Unlike Miss Pauline from Toni Morrison’s The Bluest Eye, we did not feel any urgency to leave. Sure we were having a hard time, but our psyches were not wounded. Surely we felt displaced, but the longing to return to the so-called sacred, ancestral place was only an illusion.
“Why return to a land that we left in the first place?” my father would often say. My mother was then ‘okay’ with his idea, partly because she did not have to tolerate the nuisance and overbearing concerns of the in-laws, the relatives, the ostensible well-wishers, and partly because she was too tired of moving. With a profound degree of suspicion, with pains and stings of isolation, we moiled in the lands of unflinching disparities.
One might say that travelling is fun and it broadens the mind, but they are all age-worn clichés. The few, feeble positives of travelling cannot outweigh the many strong negatives.
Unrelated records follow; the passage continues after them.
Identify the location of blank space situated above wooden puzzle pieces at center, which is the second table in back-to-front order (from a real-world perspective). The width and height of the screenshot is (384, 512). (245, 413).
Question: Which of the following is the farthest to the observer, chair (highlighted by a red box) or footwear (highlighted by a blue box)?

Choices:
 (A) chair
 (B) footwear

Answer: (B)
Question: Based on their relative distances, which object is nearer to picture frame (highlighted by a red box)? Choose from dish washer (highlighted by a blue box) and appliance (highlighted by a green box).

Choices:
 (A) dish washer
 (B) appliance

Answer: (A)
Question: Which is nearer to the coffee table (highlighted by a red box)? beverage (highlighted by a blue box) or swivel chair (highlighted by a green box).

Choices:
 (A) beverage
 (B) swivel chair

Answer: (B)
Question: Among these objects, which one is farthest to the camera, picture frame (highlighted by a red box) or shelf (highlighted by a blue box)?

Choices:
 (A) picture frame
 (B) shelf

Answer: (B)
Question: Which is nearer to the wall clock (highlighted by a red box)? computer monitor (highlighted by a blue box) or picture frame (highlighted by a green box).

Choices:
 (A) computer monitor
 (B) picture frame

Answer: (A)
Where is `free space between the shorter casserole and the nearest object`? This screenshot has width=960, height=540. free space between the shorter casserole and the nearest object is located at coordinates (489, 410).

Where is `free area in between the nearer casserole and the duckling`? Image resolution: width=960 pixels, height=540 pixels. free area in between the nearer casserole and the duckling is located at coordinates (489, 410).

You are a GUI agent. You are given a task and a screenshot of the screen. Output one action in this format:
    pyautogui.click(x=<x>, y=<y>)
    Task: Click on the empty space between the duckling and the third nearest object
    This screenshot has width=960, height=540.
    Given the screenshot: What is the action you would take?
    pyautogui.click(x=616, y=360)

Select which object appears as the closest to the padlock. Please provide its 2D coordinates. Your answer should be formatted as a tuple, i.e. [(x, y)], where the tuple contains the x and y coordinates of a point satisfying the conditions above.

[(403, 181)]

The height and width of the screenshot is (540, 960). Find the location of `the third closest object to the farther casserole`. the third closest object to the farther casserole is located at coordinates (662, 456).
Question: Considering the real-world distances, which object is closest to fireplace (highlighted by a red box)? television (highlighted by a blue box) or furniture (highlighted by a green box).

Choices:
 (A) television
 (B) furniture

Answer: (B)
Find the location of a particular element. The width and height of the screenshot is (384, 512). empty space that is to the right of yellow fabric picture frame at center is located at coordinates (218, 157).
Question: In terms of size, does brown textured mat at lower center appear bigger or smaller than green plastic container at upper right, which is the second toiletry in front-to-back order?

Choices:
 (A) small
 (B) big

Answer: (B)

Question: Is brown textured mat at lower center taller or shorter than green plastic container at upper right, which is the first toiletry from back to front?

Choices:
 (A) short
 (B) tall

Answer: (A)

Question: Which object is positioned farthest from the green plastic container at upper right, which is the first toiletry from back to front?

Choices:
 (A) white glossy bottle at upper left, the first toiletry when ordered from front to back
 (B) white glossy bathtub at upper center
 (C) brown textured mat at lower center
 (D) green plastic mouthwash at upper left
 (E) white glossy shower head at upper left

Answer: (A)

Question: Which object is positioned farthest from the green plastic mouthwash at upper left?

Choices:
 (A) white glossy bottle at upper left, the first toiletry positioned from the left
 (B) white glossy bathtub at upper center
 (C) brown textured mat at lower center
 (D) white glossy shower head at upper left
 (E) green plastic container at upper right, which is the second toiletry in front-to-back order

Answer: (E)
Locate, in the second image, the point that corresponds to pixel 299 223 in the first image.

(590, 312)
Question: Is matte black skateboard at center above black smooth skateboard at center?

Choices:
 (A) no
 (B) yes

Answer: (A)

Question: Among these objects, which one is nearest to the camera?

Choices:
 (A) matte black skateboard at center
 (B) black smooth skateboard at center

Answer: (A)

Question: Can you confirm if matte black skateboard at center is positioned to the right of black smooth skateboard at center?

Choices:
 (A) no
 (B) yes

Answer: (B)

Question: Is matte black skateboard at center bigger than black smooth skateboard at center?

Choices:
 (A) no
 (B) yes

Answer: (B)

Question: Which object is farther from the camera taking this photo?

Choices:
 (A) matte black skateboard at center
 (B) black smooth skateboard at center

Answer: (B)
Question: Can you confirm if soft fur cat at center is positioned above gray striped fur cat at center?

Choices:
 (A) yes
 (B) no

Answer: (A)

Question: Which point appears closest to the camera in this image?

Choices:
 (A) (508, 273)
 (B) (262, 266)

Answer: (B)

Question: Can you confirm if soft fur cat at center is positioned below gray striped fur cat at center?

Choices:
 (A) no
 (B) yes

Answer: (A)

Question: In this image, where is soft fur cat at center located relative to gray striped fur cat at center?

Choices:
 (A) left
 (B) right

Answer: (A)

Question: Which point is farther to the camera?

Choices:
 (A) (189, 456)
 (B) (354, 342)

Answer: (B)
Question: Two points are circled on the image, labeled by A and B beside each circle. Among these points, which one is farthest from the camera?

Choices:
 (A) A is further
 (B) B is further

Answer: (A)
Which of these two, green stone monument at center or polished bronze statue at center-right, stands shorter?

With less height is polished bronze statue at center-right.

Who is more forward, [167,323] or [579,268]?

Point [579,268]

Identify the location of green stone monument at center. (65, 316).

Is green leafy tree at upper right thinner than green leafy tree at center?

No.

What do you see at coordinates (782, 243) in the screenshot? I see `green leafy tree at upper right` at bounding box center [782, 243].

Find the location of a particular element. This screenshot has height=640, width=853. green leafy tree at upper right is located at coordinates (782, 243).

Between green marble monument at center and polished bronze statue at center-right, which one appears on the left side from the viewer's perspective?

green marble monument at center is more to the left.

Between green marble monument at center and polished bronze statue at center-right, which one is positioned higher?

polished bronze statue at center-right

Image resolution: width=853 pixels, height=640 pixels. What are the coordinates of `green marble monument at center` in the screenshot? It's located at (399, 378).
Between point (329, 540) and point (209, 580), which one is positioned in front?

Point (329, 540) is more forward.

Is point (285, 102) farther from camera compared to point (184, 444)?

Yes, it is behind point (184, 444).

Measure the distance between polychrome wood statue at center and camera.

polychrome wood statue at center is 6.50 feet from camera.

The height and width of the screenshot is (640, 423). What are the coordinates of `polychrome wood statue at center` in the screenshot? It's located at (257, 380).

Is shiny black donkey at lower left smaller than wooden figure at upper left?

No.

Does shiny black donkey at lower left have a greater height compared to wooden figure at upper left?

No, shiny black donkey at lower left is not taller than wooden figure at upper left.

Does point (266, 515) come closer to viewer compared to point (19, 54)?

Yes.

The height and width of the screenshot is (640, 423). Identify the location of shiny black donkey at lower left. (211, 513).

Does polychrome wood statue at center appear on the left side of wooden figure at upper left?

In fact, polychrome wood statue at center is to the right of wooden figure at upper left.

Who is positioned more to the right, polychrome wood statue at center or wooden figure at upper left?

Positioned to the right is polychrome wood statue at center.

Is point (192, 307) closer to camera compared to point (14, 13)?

Robyn Davidson, the author of Tracks and Desert Places, calls all the people who constantly travel as ‘cultural invaders.’ They always ‘impose home environments on a foreign place.’ While doing so, they collide headlong with other’s cultures. What then results is a conflict-ridden confluence of clashes and crisis.
Towards the end of her book, she offers a quaint solution to all the problems: ‘Reading is like taking a journey. It’s an entry into another world, another consciousness. It can satisfy curiosity, educate, excite imagination. There are too many of us: there are too many books. Ergo, stay home and read.’ Her witty solution ushers us into being ‘armchair travellers.’ But how many people are better off staying at home reading while their lives are being constantly shattered by the wrecking ball of poverty? My parents, for instance, were not readers. Apart from scanning the morning newspapers and, once in a while, the books of palmistry and astrology, they never read anything else. Deriving pleasure from reading, losing oneself in the pathos of literary texts were out of question. They were just devil-may-care wanderers, constantly looking for better bucks and merrier lives.
It wasn’t easy to be slap-happy when one was a perpetual outsider. We often bemoaned and kvetched about the harshness we endured. Even settling in Kathmandu—an apparently permanent act—will sooner or later turn out to be a temporary vocation. God knows where our wanderlust might take us next. Wherever we go and whatever we do, shifting places creates confusion and chaos. One may opt to think about the pecuniary benefits of travelling, however, there’s more to life than thick wads of bank notes. All this wayfaring, all this drifting: what has it done to us? Well, it’s left our psyches distorted and fragmented. It’s left warts, pockmarking our innocuous lives.
Migration has ripped a hole in the fabric of our being that cannot be easily sewn up. Certainly not in a long, long time.